This was done from the perspective of someone who loves Bacon…not me. Bacon is alright, but I don’t go nuts over it. It’s too unhealthy to be a reusable ingredient but I caved. Again.
When we made this, we were listening to Bill Burr, a foul-mouthed comic who offers a Monday Morning Podcast that will have you in tears. SEE: Bill Burr on Conan and World War Z Rant.
So if great food is made with love, what do you get with great food made with humor?
Smoked Bacon & Salmon Wrap with Arugula and Mustard Mayo
What I Used:
Salmon Fillets. Smoked Bacon [4 strips or however many you please]. Flat Bread [Whole Wheat or Otherwise]. Dijon Mustard. Light Mayo. Arugula. Baby Carrots. Tomatoes. Cabbage [shredded]. Basil.
What I Did:
I long-sliced 1/2 cup Baby Carrots, 1/2 cup chopped Tomatoes and set aside 2 cups of the Shredded Cabbage. Then I rinsed, pat-dried and chopped my Salmon into ~1″ pieces. Next, I sliced 4 strips of Bacon, 1/2″ thick and tossed them into a dry pan with the Salmon. With Bacon present, there is no need to pre-heat oil in the pan. None.

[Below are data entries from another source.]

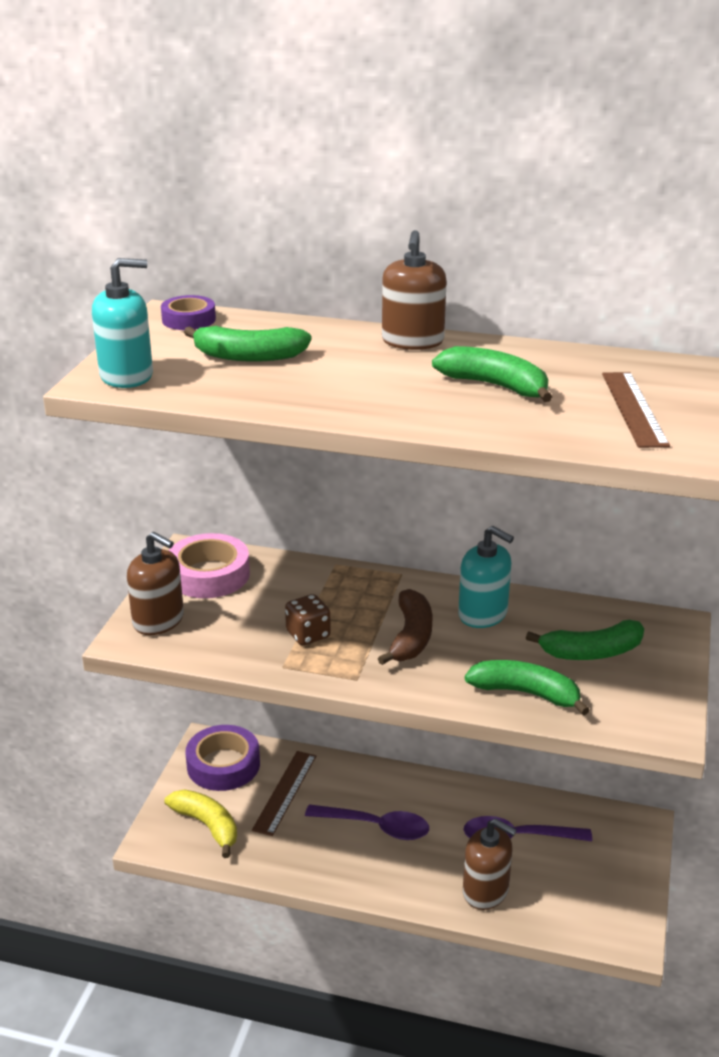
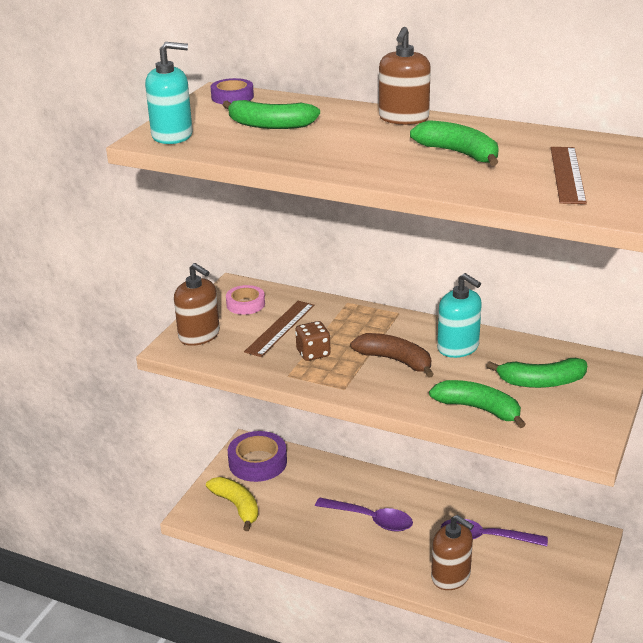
camera: 10 degrees right, 0 degrees up
(209, 574) = (245, 304): pink tape -> pink tape, size x0.60
(285, 792) = (303, 487): brown ruler -> brown ruler (280, 328)
(411, 637) = (395, 360): brown banana -> brown banana turned 75 degrees counterclockwise

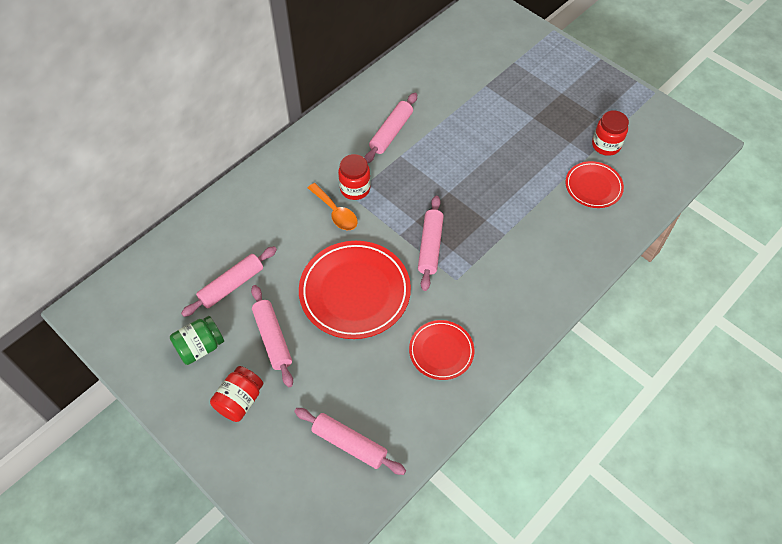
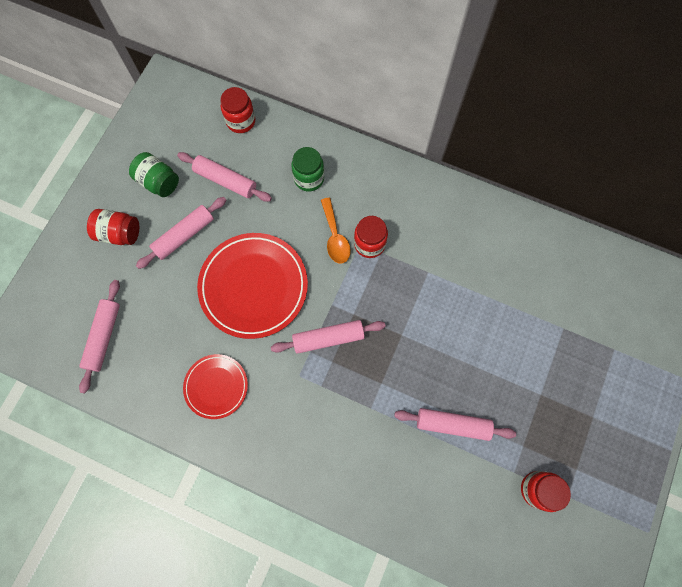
camera: 70 degrees right, 15 degrees up
(173, 254) = (241, 121): none -> red jar
(266, 215) = (309, 178): none -> green jar
(335, 212) = (335, 237): orange spoon -> orange spoon turned 45 degrees counterclockwise
(391, 132) = (453, 253): pink rolling pin -> pink rolling pin (452, 424)
(593, 186) = (471, 488): red plate -> none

Note: If you prefer you bacon crisp, add it in first and let it cook for a few minutes before adding the Salmon. Sort of like giving it a head start. The longer it cooks, the crispier.

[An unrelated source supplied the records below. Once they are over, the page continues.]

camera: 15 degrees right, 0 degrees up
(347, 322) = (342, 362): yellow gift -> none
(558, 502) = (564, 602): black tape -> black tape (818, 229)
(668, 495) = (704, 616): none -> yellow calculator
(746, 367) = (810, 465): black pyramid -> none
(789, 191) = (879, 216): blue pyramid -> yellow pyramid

When the Bacon & Salmon were just about cooked, I turned the heat off, spooned them into a bowl and set them aside. In the same skillet, I added the Cabbage, Tomatoes, Carrots & crushed Black Pepper.
Note: The Mustard Mayo will be inherently salted, so you feel free to add salt in your veggies, but you won’t need much.
When the carrots could be easily penetrated by a fork, I added the Cilantro and Salmon/Bacon mixture then tossed them all around, letting them integrate and finish cooking. ~3 mins.
The Mustard Mayo is a 1:1 ratio…very simple: 1 tbsp Dijon Mustard mixed with 1 tbsp Light Mayo/Vegan Mayo/Miracle Whip [you get the idea]…
Finally, I spread the Mustard Mayo on the flatbread, added a handful of Arugula with my Smoked Bacon/Salmon mix and there you have it.